Lorsque le cheikh prit place devant le pupitre un silence pesant régnait dans
les rangs des fidèles. Toutes les portes de la grande mosquée avaient été
fermées afin d’éviter toute intrusion et toute perturbation du grand prêche du
vendredi. Personne n’entendit donc le fracas provoqué par une foule d’une
centaine d’hommes qui se massaient maintenant devant l’entrée principale de
l’imposant bâtiment surmonté non d’un minaret comme cela avait été
initialement prévu mais d’un dôme majestueux. Cette masse indistincte
d’hommes en colère stoppa net, ne sachant plus vraiment que faire en
l’absence d’ordre donné.
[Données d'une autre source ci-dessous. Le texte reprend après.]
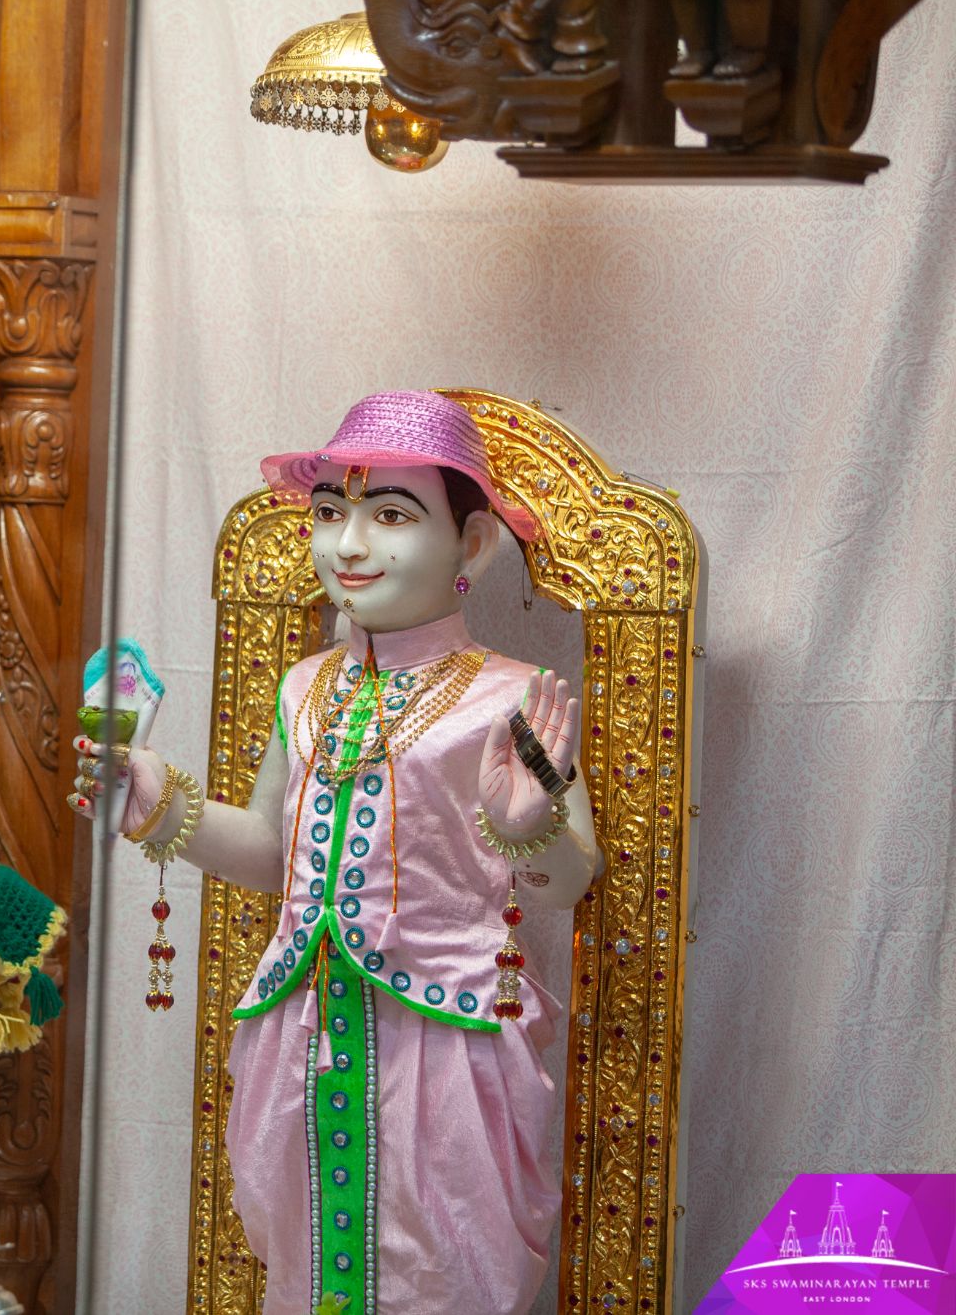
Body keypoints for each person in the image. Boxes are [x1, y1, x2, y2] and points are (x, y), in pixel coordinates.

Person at [71, 392, 603, 1315]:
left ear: (472, 546)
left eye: (391, 516)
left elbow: (569, 881)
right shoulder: (305, 687)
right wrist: (161, 806)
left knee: (446, 1277)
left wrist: (527, 829)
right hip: (303, 1029)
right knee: (304, 1274)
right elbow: (276, 852)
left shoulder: (512, 698)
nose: (349, 546)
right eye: (330, 514)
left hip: (446, 1040)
Celle-ci s’était formée spontanément dans les rues
de la vieille ville à l’annonce de l’explosion qui s’était déroulée dans la banlieue
lyonnaise avec comme seul objectif d’en découdre avec un maximum de
musulmans mais sans idée précise quant au sort qui leur serait réservé. Le seul
leitmotiv commun étant la vengeance. Sans idée véritablement formatée de la
limite de cet exercice. Certains d’entre eux portaient des barres de fer, des
manches de pioches tandis que d’autres, les plus nombreux, étaient venus
avec leurs seuls poings.
- Qu’est-ce qu’on fait maintenant ? Cria un homme particulièrement agité.